If you are wondering how to start a career of your own and grow to become an expert in Human Resources, we have put together some useful and reliable information to act as a guide. This post will help you through the process of understanding Human Resources, and getting ready for a rewarding career.
Personal Qualification – Do you have what it takes?
As important as education is, there are other skills and qualifications that are also as important as your degree and coursework. The personal qualifications you will need to help you successfully work in HR include:
- Effective spoken and written communication skills
- Effective interpersonal skills so that you can successfully interact with the organisation’s employees no matter their level or background
- Conflict resolution skills, with the ability to initiate and mediate conflicts within the workplace
- Demonstrate a high level of integrity, fairness and confidentiality
- Able to set and accomplish goals and work as a member of a team
- Knowledge of how to efficiently make use computers and information systems
- Comfort working with people from diverse backgrounds, including educational levels, work experience, religious practices, ages, cultural heritages, and having differing views
- Understanding of statistics and finance
Different universities and colleges offer educational programs that grant degrees in human resources upon completion, in addition to HR specialities like business, training or development. Depending on your school of choice, courses that lead to a career in Human Resources can generally be found in departments such as human services, organisation development, communication, public administration, education, business, and instructional design or technology.
There are three key points to keep in mind in order to ensure that HR career and job opportunities will continue to be available for you:
- Understand that the duties and responsibilities of HR workers will always be diverse and will vary in accordance with their educational background.
- Most HR specialities require certifications and previous experience, as they are essential to move on to more advanced positions like managers, mediators and arbitrators.
- A combination of a college degree and an earned certification makes a solid foundation and opens the door to great job opportunities in Human Resources.
A look through available HR jobs will show you that many of them require industry-standard credentials such as PHR (Professional in Human Resources) and SPHR (Senior Professional in Human Resources) certification. These types of certification are granted by the HRCI (HR Certification Institute).
As a result of the serious emphasis placed on these credentials by employers, it makes sense that certification would be the foremost recommendation for people preparing for a career in Human Resources.

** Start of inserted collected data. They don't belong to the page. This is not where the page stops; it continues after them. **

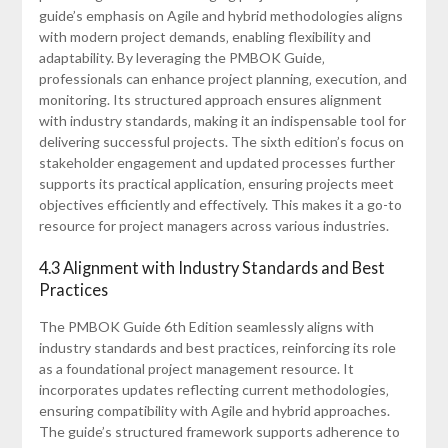
guide’s emphasis on Agile and hybrid methodologies aligns
with modern project demands‚ enabling flexibility and
adaptability. By leveraging the PMBOK Guide‚
professionals can enhance project planning‚ execution‚ and
monitoring. Its structured approach ensures alignment
with industry standards‚ making it an indispensable tool for
delivering successful projects. The sixth edition’s focus on
stakeholder engagement and updated processes further
supports its practical application‚ ensuring projects meet
objectives efficiently and effectively. This makes it a go-to
resource for project managers across various industries.
4.3 Alignment with Industry Standards and Best
Practices
The PMBOK Guide 6th Edition seamlessly aligns with
industry standards and best practices‚ reinforcing its role
as a foundational project management resource. It
incorporates updates reflecting current methodologies‚
ensuring compatibility with Agile and hybrid approaches.
The guide’s structured framework supports adherence to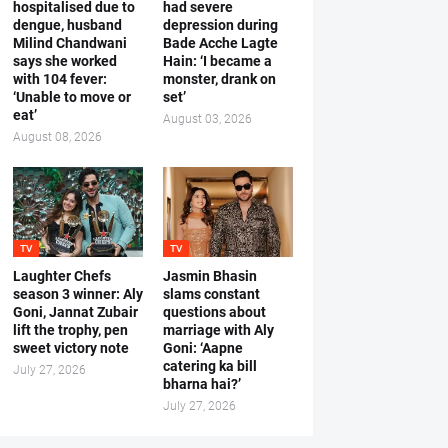
hospitalised due to
had severe
dengue, husband
depression during
Milind Chandwani
Bade Acche Lagte
says she worked
Hain: ‘I became a
with 104 fever:
monster, drank on
‘Unable to move or
set’
eat’
August 03, 2026
August 08, 2026
TV
TV
Laughter Chefs
Jasmin Bhasin
season 3 winner: Aly
slams constant
Goni, Jannat Zubair
questions about
lift the trophy, pen
marriage with Aly
sweet victory note
Goni: ‘Aapne
catering ka bill
July 27, 2026
bharna hai?’
July 27, 2026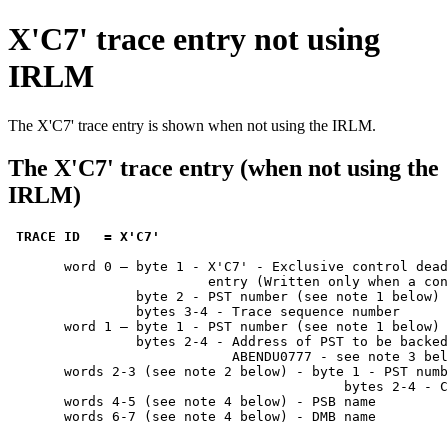
X'C7' trace entry not using
IRLM
The X'C7' trace entry is shown when not using the IRLM.
The X'C7' trace entry (when not using the
IRLM)
TRACE ID   = X'C7' 
       word 0 — byte 1 - X'C7' - Exclusive control dead
                         entry (Written only when a con
                byte 2 - PST number (see note 1 below)

                bytes 3-4 - Trace sequence number      
       word 1 — byte 1 - PST number (see note 1 below)

                bytes 2-4 - Address of PST to be backed
                            ABENDU0777 - see note 3 bel
       words 2-3 (see note 2 below) - byte 1 - PST numb
                                          bytes 2-4 - C
       words 4-5 (see note 4 below) - PSB name

       words 6-7 (see note 4 below) - DMB name
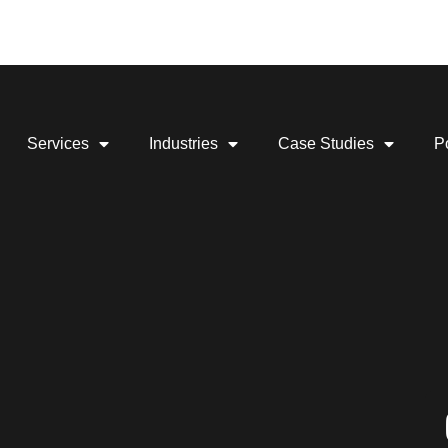
Services
Industries
Case Studies
Po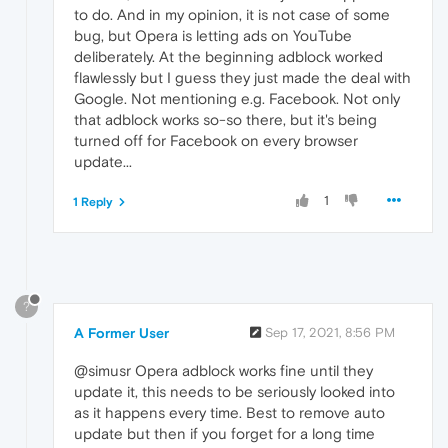
to do. And in my opinion, it is not case of some
bug, but Opera is letting ads on YouTube
deliberately. At the beginning adblock worked
flawlessly but I guess they just made the deal with
Google. Not mentioning e.g. Facebook. Not only
that adblock works so-so there, but it's being
turned off for Facebook on every browser
update...
1
1 Reply
?
A Former User
Sep 17, 2021, 8:56 PM
@simusr Opera adblock works fine until they
update it, this needs to be seriously looked into
as it happens every time. Best to remove auto
update but then if you forget for a long time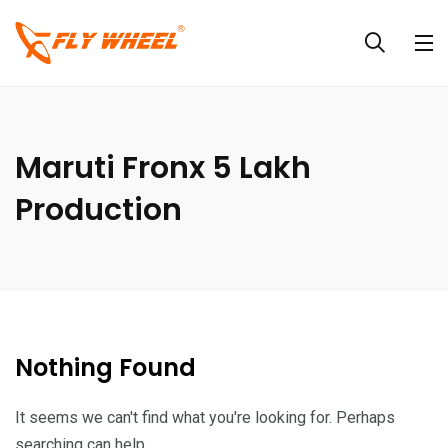
Maruti Fronx 5 Lakh
Production
Nothing Found
It seems we can't find what you're looking for. Perhaps
searching can help.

In order to achieve long lasting success as an HR practitioner, certification is essential. However, without a significant exempt-level (professional) experience in the field of Human Resource Management, you cannot be qualified to attempt either the PHR or SPHR exam.
How to Gain Experience
Practical experience related to HR practice will go a long way to ensure you have an appealing background to employers. If you are in school or planning to return to school, schedule time to take part in a relevant internship to gain useful experience. Other ways to gain HR experience include:
- Seeking for entry-level employment that will provide you with exposure to relevant aspects of the industry. These include record-keeping, payroll, and different other administrative functions involved with dealing with employees.
- Even at your current workplace, you can find opportunities to develop essential HR skills. Volunteer to serve on tasks forces related to employee issues, train or mentor new employees. If possible, let your boss know of your interest in transitioning into HR and request for opportunities to cross train in related areas.
Professional Networking in Human Resources
Membership in a professional organisation also plays a key role in enjoying success in your chosen field. The SHRM (Society for Human Resource Management) chapter is a place where you can develop relationships and network with HR professionals close to you. Such people may be in a position to help you begin or transition your career, and by becoming an active member, you’ll have the chance to meet them and expand your horizons.